Im „Dorf“ im Schmidtheimer Wald drehte die Filmcrew um Regisseur Sönke Wortmann die Szenen um das Mädchen Johanna. Bevor Schauspielerin Johanna Wokalek in die Rolle der erwachsenen Johanna und der „Päpstin“ schlüpfte, stellte Tigerlily Hutchinson das Mädchen dar, das unter seinem strengen Vater zu leiden hatte. Lotte Flack spielte Johanna im Alter von zehn bis 14 Jahren.

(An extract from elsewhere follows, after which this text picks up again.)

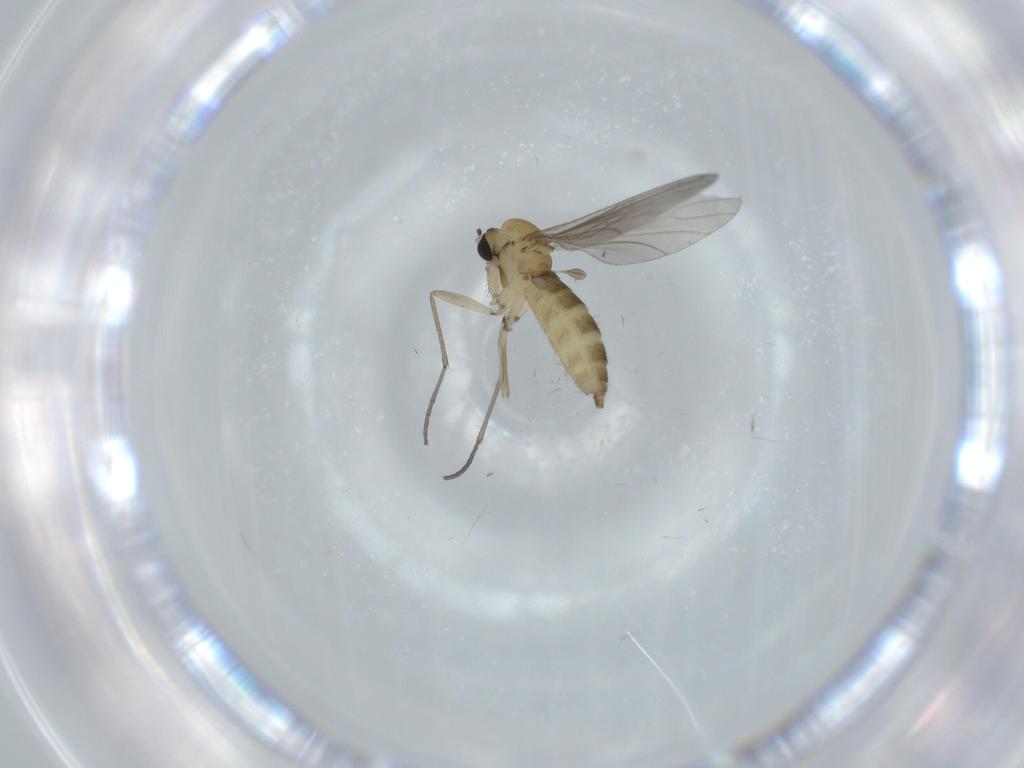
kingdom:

Die in Schmidtheim gedrehten Szenen erzählen auch von der Wissbegier des Mädchens mit den langen, blonden Haaren. Im Wald steht heute auch noch die Hütte, in die sich „Johanna“ und ihr Bruder zurückzogen und in der er ihr heimlich Lesen und Schreiben beibrachte. Auch der Besuch des Lehrers Aesculapius spielte dort. Die in der Eifel gedrehten Szenen enden in dem Moment, als Johanna genug hat von den Demütigungen ihres Vaters und das Dorf verlässt. Das Winken ihrer Mutter ist als letzte Einstellung zu sehen.
Wanderweg in der Nähe
Im Schmidheimer Wald wurde der „armseligste“ Drehort des gesamten Films aufgebaut: Halb verhungerte und zerlumpte Menschen mussten täglich ums Überleben kämpfen. Die Dreharbeiten begannen Anfang August 2008 auf der Burg Querfurt in Sachsen-Anhalt. Drehorte waren neben Schmidtheim der Kreuzgang der Landesschule Pforta und die Kirche St. Cyriakus in Gernrode. Die Szenen, die in Rom spielen, entstanden im marokkanischen Ouarzazate.

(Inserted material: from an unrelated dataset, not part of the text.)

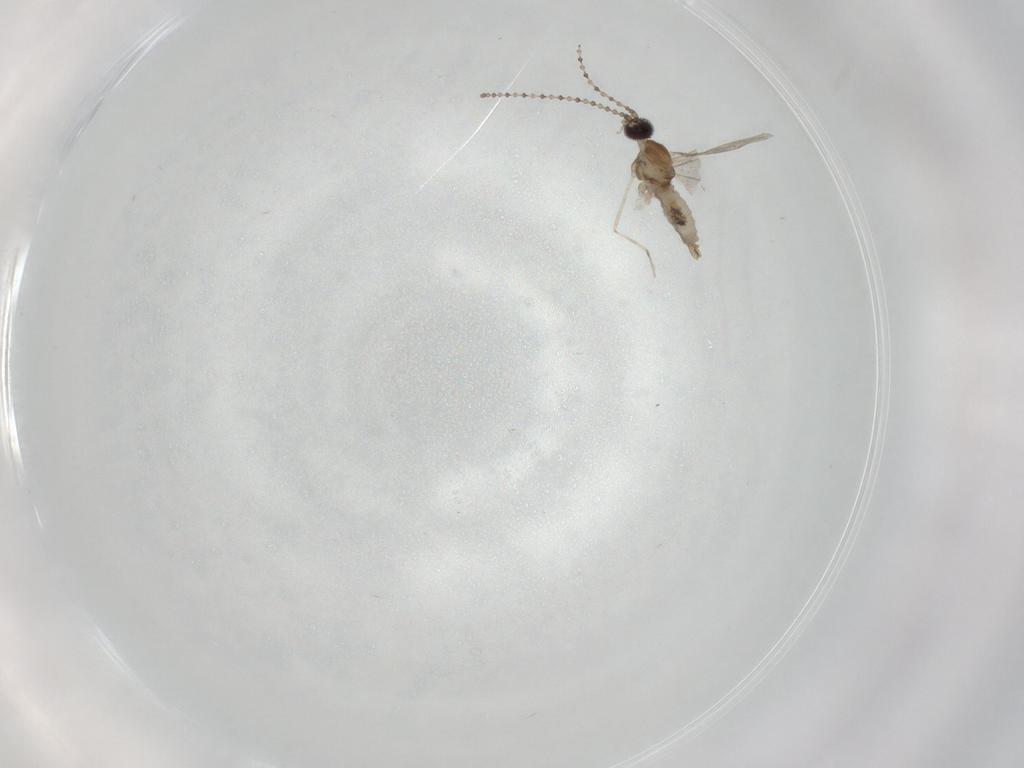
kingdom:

Noch bevor der Film im Oktober 2009 in die Kinos kam, war Regisseur Sönke Wortmann wieder im Kreis Euskirchen zu Gast. In Euskirchen erhielt er den mit 30
000 Euro dotierten Großen Kulturpreis der Sparkassen-Kulturstiftung.

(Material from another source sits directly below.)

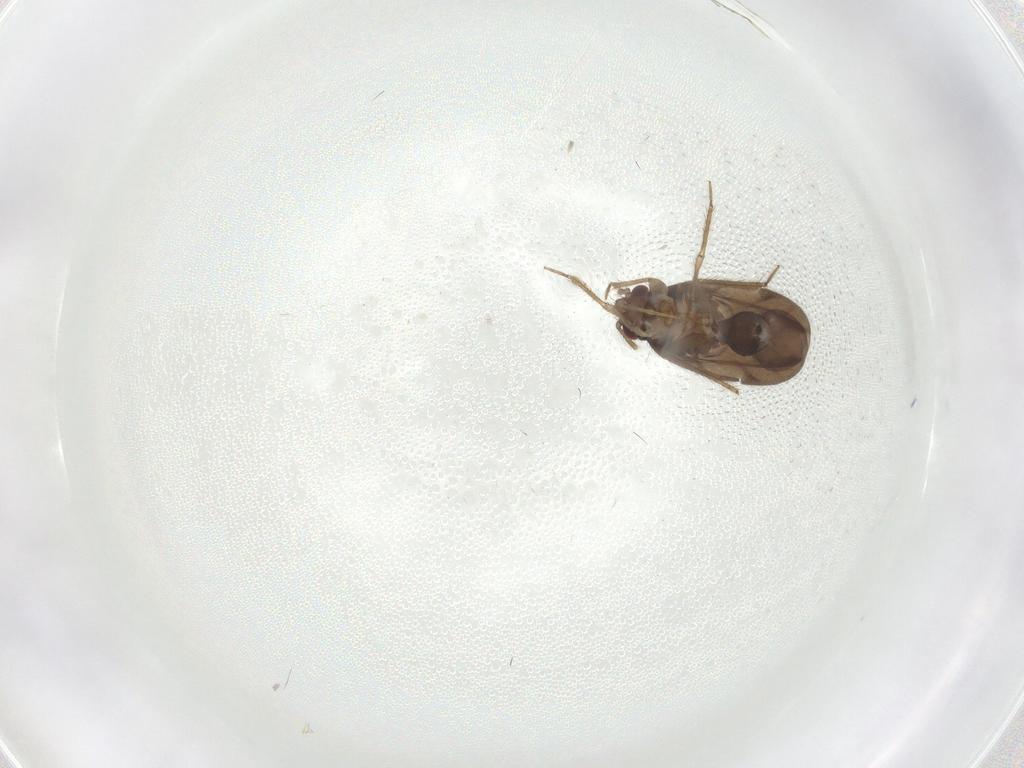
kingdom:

Inzwischen ist der Film mehrfach im Fernsehen gezeigt worden – und zwei Hütten tief im Wald zwischen Dahlem und Schmidtheim stehen noch. In etwa 300 Metern Entfernung verläuft ein Wanderweg des Eifelvereins. Von diesem aus kann man die Spitzen der Hütten so grade erkennen. Doch das hoch gewachsene Gras, das nicht niedergetreten ist, zeugt davon, dass dieses verlassene Dorf keinen Besuch erhält.